# Task instructions
From the records below, extract all the text exactly and leave the images behind.

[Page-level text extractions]
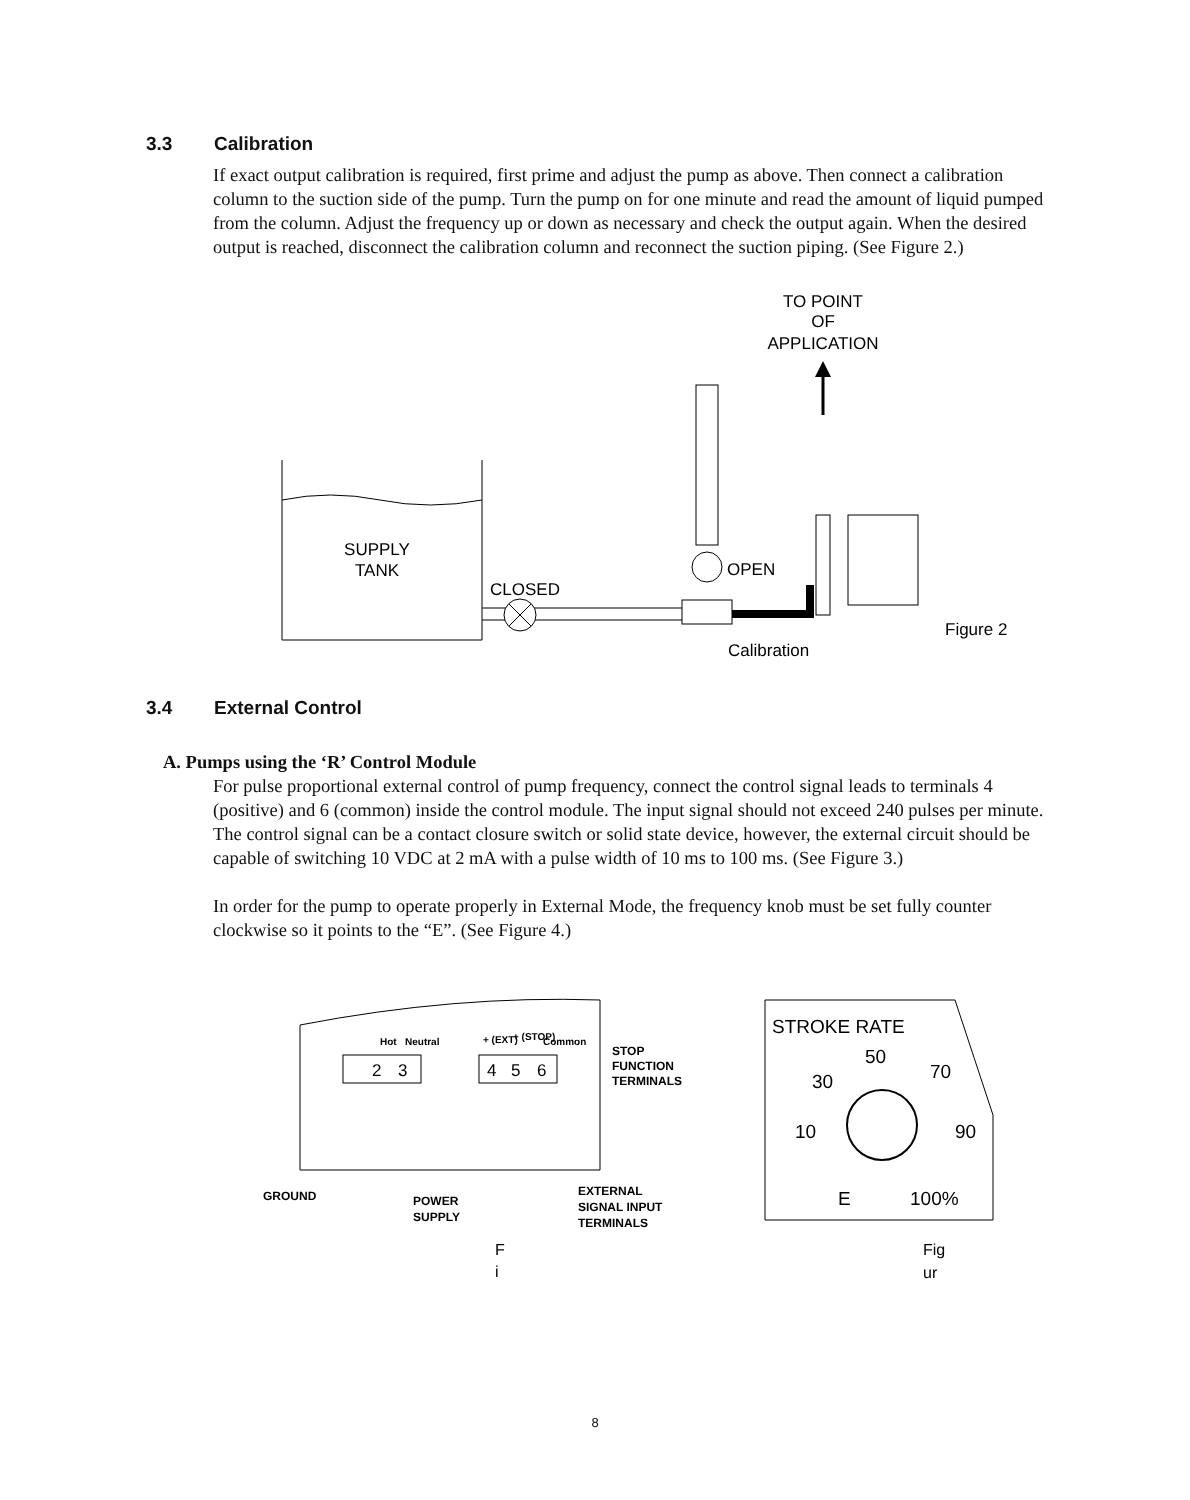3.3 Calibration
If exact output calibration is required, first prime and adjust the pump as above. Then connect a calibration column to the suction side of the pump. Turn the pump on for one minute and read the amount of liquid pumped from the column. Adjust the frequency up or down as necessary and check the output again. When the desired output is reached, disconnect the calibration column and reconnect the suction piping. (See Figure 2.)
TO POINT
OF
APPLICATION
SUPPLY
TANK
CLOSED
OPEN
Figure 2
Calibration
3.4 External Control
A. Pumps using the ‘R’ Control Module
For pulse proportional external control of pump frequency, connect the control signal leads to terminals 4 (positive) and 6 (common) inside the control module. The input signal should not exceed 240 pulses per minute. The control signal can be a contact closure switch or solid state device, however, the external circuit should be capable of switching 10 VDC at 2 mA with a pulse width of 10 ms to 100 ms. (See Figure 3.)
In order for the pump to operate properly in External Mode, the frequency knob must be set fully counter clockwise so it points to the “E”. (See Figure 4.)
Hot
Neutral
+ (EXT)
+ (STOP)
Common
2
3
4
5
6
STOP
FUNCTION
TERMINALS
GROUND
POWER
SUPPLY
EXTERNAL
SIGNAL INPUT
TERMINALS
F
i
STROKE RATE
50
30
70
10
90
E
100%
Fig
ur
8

# Solution to this problem
3.3 Calibration
If exact output calibration is required, first prime and adjust the pump as above. Then connect a calibration column to the suction side of the pump. Turn the pump on for one minute and read the amount of liquid pumped from the column. Adjust the frequency up or down as necessary and check the output again. When the desired output is reached, disconnect the calibration column and reconnect the suction piping. (See Figure 2.)
TO POINT
OF
APPLICATION
SUPPLY
TANK
CLOSED
OPEN
Figure 2
Calibration
3.4 External Control
A. Pumps using the ‘R’ Control Module
For pulse proportional external control of pump frequency, connect the control signal leads to terminals 4 (positive) and 6 (common) inside the control module. The input signal should not exceed 240 pulses per minute. The control signal can be a contact closure switch or solid state device, however, the external circuit should be capable of switching 10 VDC at 2 mA with a pulse width of 10 ms to 100 ms. (See Figure 3.)
In order for the pump to operate properly in External Mode, the frequency knob must be set fully counter clockwise so it points to the “E”. (See Figure 4.)
Hot
Neutral
+ (EXT)
+ (STOP)
Common
2
3
4
5
6
STOP
FUNCTION
TERMINALS
GROUND
POWER
SUPPLY
EXTERNAL
SIGNAL INPUT
TERMINALS
F
i
STROKE RATE
50
30
70
10
90
E
100%
Fig
ur
8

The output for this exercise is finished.